Your objective:
Take the data that follows and return it exactly.

Record set:
::::::
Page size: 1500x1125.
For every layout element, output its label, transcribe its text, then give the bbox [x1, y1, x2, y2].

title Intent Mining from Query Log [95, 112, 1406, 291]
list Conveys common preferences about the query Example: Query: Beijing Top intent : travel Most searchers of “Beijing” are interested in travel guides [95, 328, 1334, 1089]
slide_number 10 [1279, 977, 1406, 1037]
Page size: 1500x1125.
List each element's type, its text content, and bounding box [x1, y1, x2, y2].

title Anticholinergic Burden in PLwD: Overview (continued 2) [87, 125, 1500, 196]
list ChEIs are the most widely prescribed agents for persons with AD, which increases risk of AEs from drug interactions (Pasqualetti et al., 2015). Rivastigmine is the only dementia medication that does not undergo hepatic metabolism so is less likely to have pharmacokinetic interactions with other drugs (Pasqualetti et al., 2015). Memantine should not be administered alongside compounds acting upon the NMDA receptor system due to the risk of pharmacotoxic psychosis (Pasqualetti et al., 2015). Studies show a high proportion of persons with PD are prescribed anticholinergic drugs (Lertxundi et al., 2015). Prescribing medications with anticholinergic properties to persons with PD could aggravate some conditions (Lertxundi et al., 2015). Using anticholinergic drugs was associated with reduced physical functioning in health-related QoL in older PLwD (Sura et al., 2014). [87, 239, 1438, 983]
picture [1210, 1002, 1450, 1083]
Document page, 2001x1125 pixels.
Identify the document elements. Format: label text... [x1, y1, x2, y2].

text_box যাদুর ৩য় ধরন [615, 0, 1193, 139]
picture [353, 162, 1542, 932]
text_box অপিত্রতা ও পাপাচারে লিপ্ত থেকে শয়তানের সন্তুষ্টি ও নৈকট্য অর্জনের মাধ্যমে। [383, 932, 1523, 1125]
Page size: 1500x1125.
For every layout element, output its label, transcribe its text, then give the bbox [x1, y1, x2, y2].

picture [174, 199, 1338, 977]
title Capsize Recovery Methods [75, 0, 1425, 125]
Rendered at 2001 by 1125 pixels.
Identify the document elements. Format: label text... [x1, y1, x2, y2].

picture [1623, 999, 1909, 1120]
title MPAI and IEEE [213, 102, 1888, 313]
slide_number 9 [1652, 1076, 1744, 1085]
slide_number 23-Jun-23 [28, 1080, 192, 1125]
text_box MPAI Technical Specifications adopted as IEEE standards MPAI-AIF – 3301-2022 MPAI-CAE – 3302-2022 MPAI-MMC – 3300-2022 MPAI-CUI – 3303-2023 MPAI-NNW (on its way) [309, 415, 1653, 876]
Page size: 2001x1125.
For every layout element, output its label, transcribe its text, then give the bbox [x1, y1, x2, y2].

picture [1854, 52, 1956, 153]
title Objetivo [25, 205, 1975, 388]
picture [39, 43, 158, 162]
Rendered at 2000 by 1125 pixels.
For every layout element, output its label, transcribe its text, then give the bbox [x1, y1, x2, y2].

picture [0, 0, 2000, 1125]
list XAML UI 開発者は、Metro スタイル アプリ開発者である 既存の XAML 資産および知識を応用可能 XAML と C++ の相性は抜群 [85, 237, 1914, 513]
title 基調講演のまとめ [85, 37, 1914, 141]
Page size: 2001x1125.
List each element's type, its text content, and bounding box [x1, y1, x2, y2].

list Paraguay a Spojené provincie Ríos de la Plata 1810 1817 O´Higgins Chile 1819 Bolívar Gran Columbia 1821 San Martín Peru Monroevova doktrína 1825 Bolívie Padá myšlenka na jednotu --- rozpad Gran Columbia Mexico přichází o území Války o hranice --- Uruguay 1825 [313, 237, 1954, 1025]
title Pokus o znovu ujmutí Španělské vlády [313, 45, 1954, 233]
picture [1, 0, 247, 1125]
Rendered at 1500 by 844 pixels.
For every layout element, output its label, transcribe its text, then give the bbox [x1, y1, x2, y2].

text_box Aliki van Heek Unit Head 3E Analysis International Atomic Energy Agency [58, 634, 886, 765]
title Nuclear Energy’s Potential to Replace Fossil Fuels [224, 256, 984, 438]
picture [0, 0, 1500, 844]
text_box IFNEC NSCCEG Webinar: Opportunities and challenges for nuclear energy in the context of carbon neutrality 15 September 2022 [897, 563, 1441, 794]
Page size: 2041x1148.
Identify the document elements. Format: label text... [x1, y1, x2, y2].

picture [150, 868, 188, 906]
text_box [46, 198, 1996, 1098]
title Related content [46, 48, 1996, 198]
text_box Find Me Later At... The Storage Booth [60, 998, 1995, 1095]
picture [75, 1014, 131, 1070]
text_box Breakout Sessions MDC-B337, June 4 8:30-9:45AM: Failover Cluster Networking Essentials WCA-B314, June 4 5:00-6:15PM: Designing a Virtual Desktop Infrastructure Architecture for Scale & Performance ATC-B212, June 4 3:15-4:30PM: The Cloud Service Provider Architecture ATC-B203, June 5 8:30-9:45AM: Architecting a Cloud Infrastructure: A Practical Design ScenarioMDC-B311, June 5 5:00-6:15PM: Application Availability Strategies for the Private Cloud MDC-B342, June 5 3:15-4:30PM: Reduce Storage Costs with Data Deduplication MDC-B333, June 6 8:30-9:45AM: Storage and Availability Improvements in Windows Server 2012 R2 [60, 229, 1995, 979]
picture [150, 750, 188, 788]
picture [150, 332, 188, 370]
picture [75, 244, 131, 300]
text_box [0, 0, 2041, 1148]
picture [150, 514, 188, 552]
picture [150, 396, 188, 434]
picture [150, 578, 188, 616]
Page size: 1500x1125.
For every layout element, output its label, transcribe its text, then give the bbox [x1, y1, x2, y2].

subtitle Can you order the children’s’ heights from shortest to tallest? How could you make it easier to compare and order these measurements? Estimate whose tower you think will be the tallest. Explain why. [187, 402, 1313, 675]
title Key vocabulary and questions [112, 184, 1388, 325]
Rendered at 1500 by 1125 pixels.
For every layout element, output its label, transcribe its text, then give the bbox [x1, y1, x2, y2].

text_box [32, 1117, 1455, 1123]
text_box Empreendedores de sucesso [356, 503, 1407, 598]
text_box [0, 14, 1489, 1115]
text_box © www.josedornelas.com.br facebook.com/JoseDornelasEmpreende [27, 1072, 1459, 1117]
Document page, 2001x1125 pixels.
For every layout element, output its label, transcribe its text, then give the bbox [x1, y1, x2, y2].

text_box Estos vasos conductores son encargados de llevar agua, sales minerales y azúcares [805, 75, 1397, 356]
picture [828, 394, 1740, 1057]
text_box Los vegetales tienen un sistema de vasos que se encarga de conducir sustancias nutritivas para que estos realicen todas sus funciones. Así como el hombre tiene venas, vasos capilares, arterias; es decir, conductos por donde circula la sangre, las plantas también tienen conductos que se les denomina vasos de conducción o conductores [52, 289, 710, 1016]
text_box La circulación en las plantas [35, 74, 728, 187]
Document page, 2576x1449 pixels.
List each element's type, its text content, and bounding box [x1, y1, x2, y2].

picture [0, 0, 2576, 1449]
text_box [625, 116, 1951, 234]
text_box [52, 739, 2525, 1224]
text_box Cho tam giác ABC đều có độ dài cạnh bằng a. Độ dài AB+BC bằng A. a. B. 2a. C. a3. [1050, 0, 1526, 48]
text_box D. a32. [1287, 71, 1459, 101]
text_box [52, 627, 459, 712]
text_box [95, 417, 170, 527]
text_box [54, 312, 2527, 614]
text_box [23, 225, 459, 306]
::::::
Exercise answer:
Page size: 1500x1125.
For every layout element, output its label, transcribe its text, then give the bbox [x1, y1, x2, y2].

title Intent Mining from Query Log [95, 112, 1406, 291]
list Conveys common preferences about the query Example: Query: Beijing Top intent : travel Most searchers of “Beijing” are interested in travel guides [95, 328, 1334, 1089]
slide_number 10 [1279, 977, 1406, 1037]
Page size: 1500x1125.
List each element's type, its text content, and bounding box [x1, y1, x2, y2].

title Anticholinergic Burden in PLwD: Overview (continued 2) [87, 125, 1500, 196]
list ChEIs are the most widely prescribed agents for persons with AD, which increases risk of AEs from drug interactions (Pasqualetti et al., 2015). Rivastigmine is the only dementia medication that does not undergo hepatic metabolism so is less likely to have pharmacokinetic interactions with other drugs (Pasqualetti et al., 2015). Memantine should not be administered alongside compounds acting upon the NMDA receptor system due to the risk of pharmacotoxic psychosis (Pasqualetti et al., 2015). Studies show a high proportion of persons with PD are prescribed anticholinergic drugs (Lertxundi et al., 2015). Prescribing medications with anticholinergic properties to persons with PD could aggravate some conditions (Lertxundi et al., 2015). Using anticholinergic drugs was associated with reduced physical functioning in health-related QoL in older PLwD (Sura et al., 2014). [87, 239, 1438, 983]
picture [1210, 1002, 1450, 1083]
Document page, 2001x1125 pixels.
Identify the document elements. Format: label text... [x1, y1, x2, y2].

text_box যাদুর ৩য় ধরন [615, 0, 1193, 139]
picture [353, 162, 1542, 932]
text_box অপিত্রতা ও পাপাচারে লিপ্ত থেকে শয়তানের সন্তুষ্টি ও নৈকট্য অর্জনের মাধ্যমে। [383, 932, 1523, 1125]
Page size: 1500x1125.
For every layout element, output its label, transcribe its text, then give the bbox [x1, y1, x2, y2].

picture [174, 199, 1338, 977]
title Capsize Recovery Methods [75, 0, 1425, 125]
Rendered at 2001 by 1125 pixels.
Identify the document elements. Format: label text... [x1, y1, x2, y2].

picture [1623, 999, 1909, 1120]
title MPAI and IEEE [213, 102, 1888, 313]
slide_number 9 [1652, 1076, 1744, 1085]
slide_number 23-Jun-23 [28, 1080, 192, 1125]
text_box MPAI Technical Specifications adopted as IEEE standards MPAI-AIF – 3301-2022 MPAI-CAE – 3302-2022 MPAI-MMC – 3300-2022 MPAI-CUI – 3303-2023 MPAI-NNW (on its way) [309, 415, 1653, 876]
Page size: 2001x1125.
For every layout element, output its label, transcribe its text, then give the bbox [x1, y1, x2, y2].

picture [1854, 52, 1956, 153]
title Objetivo [25, 205, 1975, 388]
picture [39, 43, 158, 162]
Rendered at 2000 by 1125 pixels.
For every layout element, output its label, transcribe its text, then give the bbox [x1, y1, x2, y2].

picture [0, 0, 2000, 1125]
list XAML UI 開発者は、Metro スタイル アプリ開発者である 既存の XAML 資産および知識を応用可能 XAML と C++ の相性は抜群 [85, 237, 1914, 513]
title 基調講演のまとめ [85, 37, 1914, 141]
Page size: 2001x1125.
List each element's type, its text content, and bounding box [x1, y1, x2, y2].

list Paraguay a Spojené provincie Ríos de la Plata 1810 1817 O´Higgins Chile 1819 Bolívar Gran Columbia 1821 San Martín Peru Monroevova doktrína 1825 Bolívie Padá myšlenka na jednotu --- rozpad Gran Columbia Mexico přichází o území Války o hranice --- Uruguay 1825 [313, 237, 1954, 1025]
title Pokus o znovu ujmutí Španělské vlády [313, 45, 1954, 233]
picture [1, 0, 247, 1125]
Rendered at 1500 by 844 pixels.
For every layout element, output its label, transcribe its text, then give the bbox [x1, y1, x2, y2].

text_box Aliki van Heek Unit Head 3E Analysis International Atomic Energy Agency [58, 634, 886, 765]
title Nuclear Energy’s Potential to Replace Fossil Fuels [224, 256, 984, 438]
picture [0, 0, 1500, 844]
text_box IFNEC NSCCEG Webinar: Opportunities and challenges for nuclear energy in the context of carbon neutrality 15 September 2022 [897, 563, 1441, 794]
Page size: 2041x1148.
Identify the document elements. Format: label text... [x1, y1, x2, y2].

picture [150, 868, 188, 906]
text_box [46, 198, 1996, 1098]
title Related content [46, 48, 1996, 198]
text_box Find Me Later At... The Storage Booth [60, 998, 1995, 1095]
picture [75, 1014, 131, 1070]
text_box Breakout Sessions MDC-B337, June 4 8:30-9:45AM: Failover Cluster Networking Essentials WCA-B314, June 4 5:00-6:15PM: Designing a Virtual Desktop Infrastructure Architecture for Scale & Performance ATC-B212, June 4 3:15-4:30PM: The Cloud Service Provider Architecture ATC-B203, June 5 8:30-9:45AM: Architecting a Cloud Infrastructure: A Practical Design ScenarioMDC-B311, June 5 5:00-6:15PM: Application Availability Strategies for the Private Cloud MDC-B342, June 5 3:15-4:30PM: Reduce Storage Costs with Data Deduplication MDC-B333, June 6 8:30-9:45AM: Storage and Availability Improvements in Windows Server 2012 R2 [60, 229, 1995, 979]
picture [150, 750, 188, 788]
picture [150, 332, 188, 370]
picture [75, 244, 131, 300]
text_box [0, 0, 2041, 1148]
picture [150, 514, 188, 552]
picture [150, 396, 188, 434]
picture [150, 578, 188, 616]
Page size: 1500x1125.
For every layout element, output its label, transcribe its text, then give the bbox [x1, y1, x2, y2].

subtitle Can you order the children’s’ heights from shortest to tallest? How could you make it easier to compare and order these measurements? Estimate whose tower you think will be the tallest. Explain why. [187, 402, 1313, 675]
title Key vocabulary and questions [112, 184, 1388, 325]
Rendered at 1500 by 1125 pixels.
For every layout element, output its label, transcribe its text, then give the bbox [x1, y1, x2, y2].

text_box [32, 1117, 1455, 1123]
text_box Empreendedores de sucesso [356, 503, 1407, 598]
text_box [0, 14, 1489, 1115]
text_box © www.josedornelas.com.br facebook.com/JoseDornelasEmpreende [27, 1072, 1459, 1117]
Document page, 2001x1125 pixels.
For every layout element, output its label, transcribe its text, then give the bbox [x1, y1, x2, y2].

text_box Estos vasos conductores son encargados de llevar agua, sales minerales y azúcares [805, 75, 1397, 356]
picture [828, 394, 1740, 1057]
text_box Los vegetales tienen un sistema de vasos que se encarga de conducir sustancias nutritivas para que estos realicen todas sus funciones. Así como el hombre tiene venas, vasos capilares, arterias; es decir, conductos por donde circula la sangre, las plantas también tienen conductos que se les denomina vasos de conducción o conductores [52, 289, 710, 1016]
text_box La circulación en las plantas [35, 74, 728, 187]
Document page, 2576x1449 pixels.
List each element's type, its text content, and bounding box [x1, y1, x2, y2].

picture [0, 0, 2576, 1449]
text_box [625, 116, 1951, 234]
text_box [52, 739, 2525, 1224]
text_box Cho tam giác ABC đều có độ dài cạnh bằng a. Độ dài AB+BC bằng A. a. B. 2a. C. a3. [1050, 0, 1526, 48]
text_box D. a32. [1287, 71, 1459, 101]
text_box [52, 627, 459, 712]
text_box [95, 417, 170, 527]
text_box [54, 312, 2527, 614]
text_box [23, 225, 459, 306]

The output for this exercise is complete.